▶ **SELECTED EXTRACT**
Marvel’s Midnight Suns
PC, PS4, PS5, Switch, Xbox One, Xbox Series
The ‘KO’ that pops up whenever an enemy is defeated in Midnight Suns might insist that this is all good, clean, bloodless Marvel fun. But that’s a little hard to swallow as Blade darts between foes at supernatural speed, chaining katana slashes with salvos from his twin submachine guns. Or, indeed, as his teammate Captain Marvel pulls a telegraph pole from its mooring and brings it down on a pack of Hydra soldiers, then boots a straggler into a freshly opened hellmouth. A final victim is left bloodied but still standing – until Blade pounces, draining their life force in order to feed his own. He certainly seems every bit as deadly as his cinematic counterpart.
Back home at the Abbey, though, Blade is a pussycat, playing bigger brother to his teenaged teammates, and responsible for combat training and the odd yoga session. Later, after a session by the pool to take advantage of his immunity to sunlight, we offer him a gift to mark our growing friendship, and discover the Daywalker can appreciate a good candle as much as anyone. This isn’t a date, we should hasten to add – not least because Blade is busy crushing on Captain Marvel, who presumably caught his eye with her ability to reshape street furniture around Hydra skulls. In a fumbled effort to get closer to her, the vampiric hero ends up organising a book club for the entire team. He’s not gone entirely soft, though: the first book up for discussion is Sun Tzu’s The Art Of War.
This disjunct between Midnight Suns’ two sides takes a while to get used to. Sometimes you’re playing a lean tactical battler that evolves Firaxis’s work on the XCOM games in delightful new directions. At others, you might be on a fishing trip or a walk through the forest picking mushrooms or negotiating the tensions that arise from a team of superheroes living together in a confined space. Namely, the Abbey, a spooky commune tucked into an interdimensional pocket behind Salem, Massachusetts, to which you return after each battle.
It’s a hub explored not as Blade, nor any of the other heroes on loan from Marvel, but as the Hunter, a character of your creation (see ‘Which Hunt’). There’s a touch of Destiny 2’s Tower to it, as you walk between NPCs who are essentially menus with faces, depositing resources and collecting rewards. That’s every morning, before you head into the day’s main mission. In the evening it’s the setting for Persona-style social interactions, letting you select heroes for a hangout, boosting your relationship score for a variety of bonuses in combat and elsewhere. Throughout the day, you’re free to wander the grounds, where light puzzles and Metroidvania elements await.

▶ **PROVIDED INFORMATION**
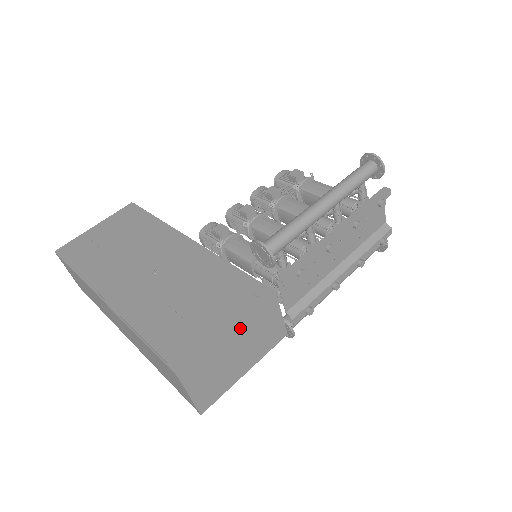
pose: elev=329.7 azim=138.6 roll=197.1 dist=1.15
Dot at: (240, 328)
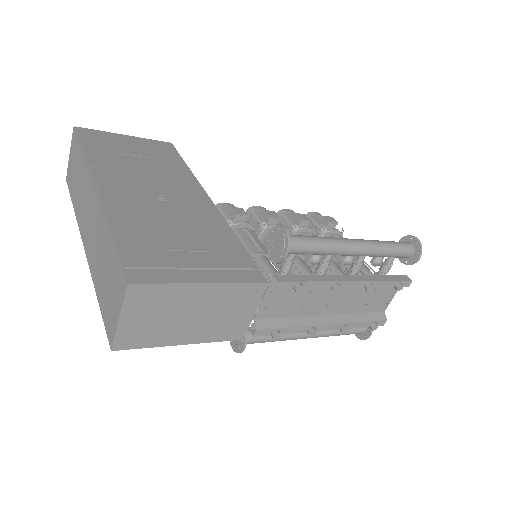
Dot at: (215, 290)
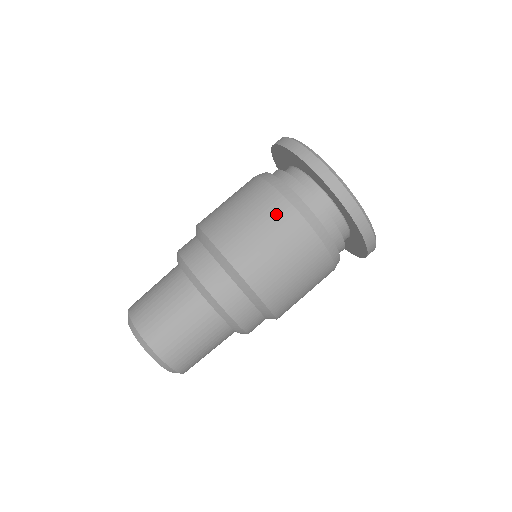
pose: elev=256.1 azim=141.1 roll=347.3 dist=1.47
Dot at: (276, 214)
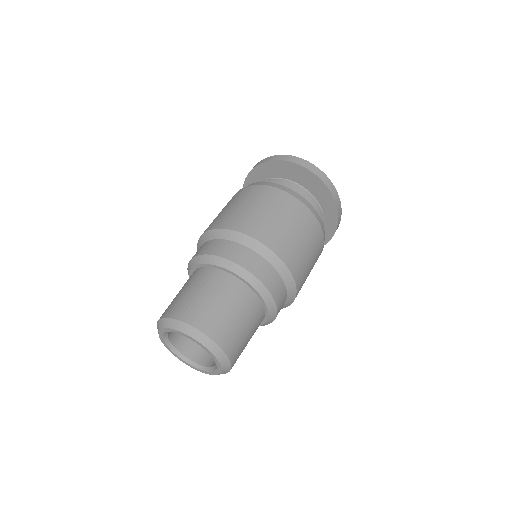
Dot at: (318, 246)
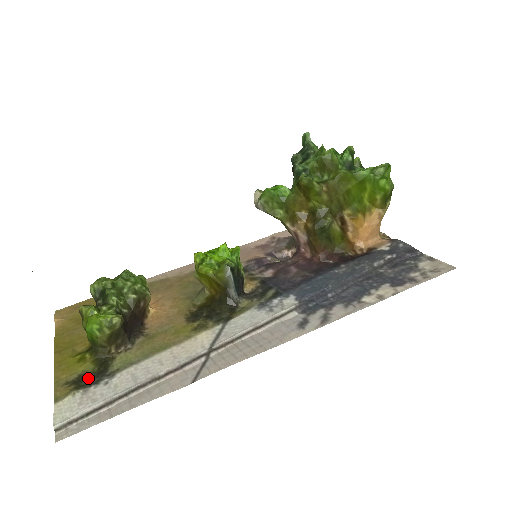
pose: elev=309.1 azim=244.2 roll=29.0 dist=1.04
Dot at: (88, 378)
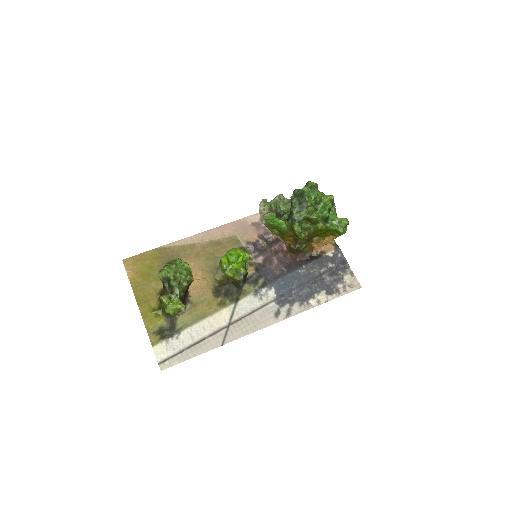
Dot at: (165, 331)
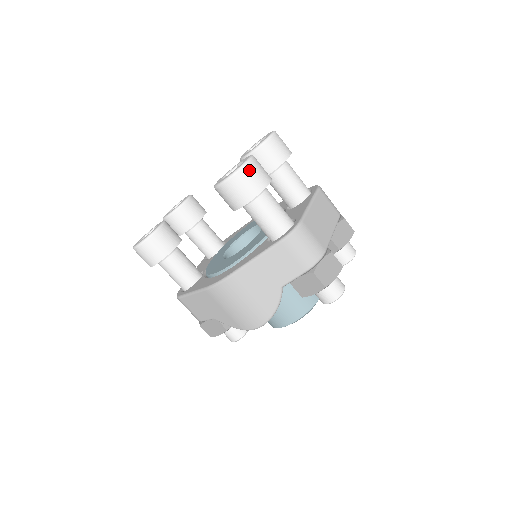
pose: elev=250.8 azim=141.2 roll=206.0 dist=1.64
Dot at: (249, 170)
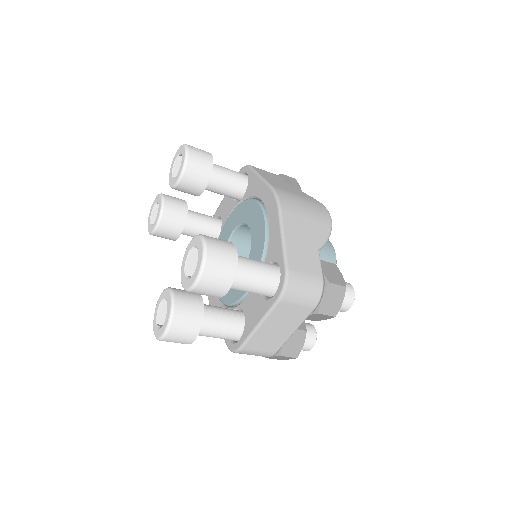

▶ **REQUIRED TASKS**
1) Reproduce everything in the Midnight Suns review from "Marvel’s Midnight Suns" down to "his cinematic counterpart.".
2) List every gaming platform named in the Midnight Suns review.
3) Resume the Midnight Suns review, carrying on from its final sentence.
The records have no connection to the Midnight Suns review.

▶ **RESPONSES FOR EACH TASK**
1)
Marvel’s Midnight Suns
PC, PS4, PS5, Switch, Xbox One, Xbox Series
The ‘KO’ that pops up whenever an enemy is defeated in Midnight Suns might insist that this is all good, clean, bloodless Marvel fun. But that’s a little hard to swallow as Blade darts between foes at supernatural speed, chaining katana slashes with salvos from his twin submachine guns. Or, indeed, as his teammate Captain Marvel pulls a telegraph pole from its mooring and brings it down on a pack of Hydra soldiers, then boots a straggler into a freshly opened hellmouth. A final victim is left bloodied but still standing – until Blade pounces, draining their life force in order to feed his own. He certainly seems every bit as deadly as his cinematic counterpart.

2) PC, PS4, PS5, Switch, Xbox One, Xbox Series

3)
In truth, listing everything that’s been crammed into the Abbey would take up the rest of these pages. Suffice it to say, it includes a crafting system, a fictional socialmedia service and – no joke – the ability to collect, and decorate your digs with, 17th-century paintings. All this, understandably, takes time to introduce. But coming off the back of Marvel Snap, which does everything it can to get you back into a match as quickly and often as possible, it initially feels as languorous as the opening hours of a JRPG. We’re eager to shake off the distractions and get at the real meat of the game. Which, this being a Firaxis title, is the turn-based combat.
Midnight Suns deviates from the XCOM format in many ways, the biggest of which is eschewing dice rolls in favour of a deck of cards. It’s more or less the only random element in a combat system that’s otherwise deterministic. As in Into The Breach or Slay The Spire, you can see which enemies intend to attack on their next turn, and exactly how much damage they’ll do. And as in those games, your job is to then find a way to walk between the raindrops.
Exactly how is left up to you, as you mull over the wide variety of tools at your disposal. Battlefields are littered with environmental weapons – stacks of Daily Bugles, electrical outlets, the occasional telegraph pole – which you can either throw at foes, or throw foes into. You can charge into enemies, knocking them backwards for both damage and positioning purposes. Most decisive of all, though, are the cards that represent these heroes’ abilities: superpowered punches and laser beams and magic spells.
While battles themselves are tight little things, the maximalist spirit of the Abbey is once again at work in its card design. Each hero builds their own deck of eight from a pool of character-specific cards, which are generally focused on one or two keywords that can be mixed and matched. Blade specialises in bleed and lifesteal, the former chipping away at its victims’ health bars turn after turn, the latter using damage to heal him. Fairly standard concepts in a game such as this, though here they’re entangled in some deliciously inventive ways.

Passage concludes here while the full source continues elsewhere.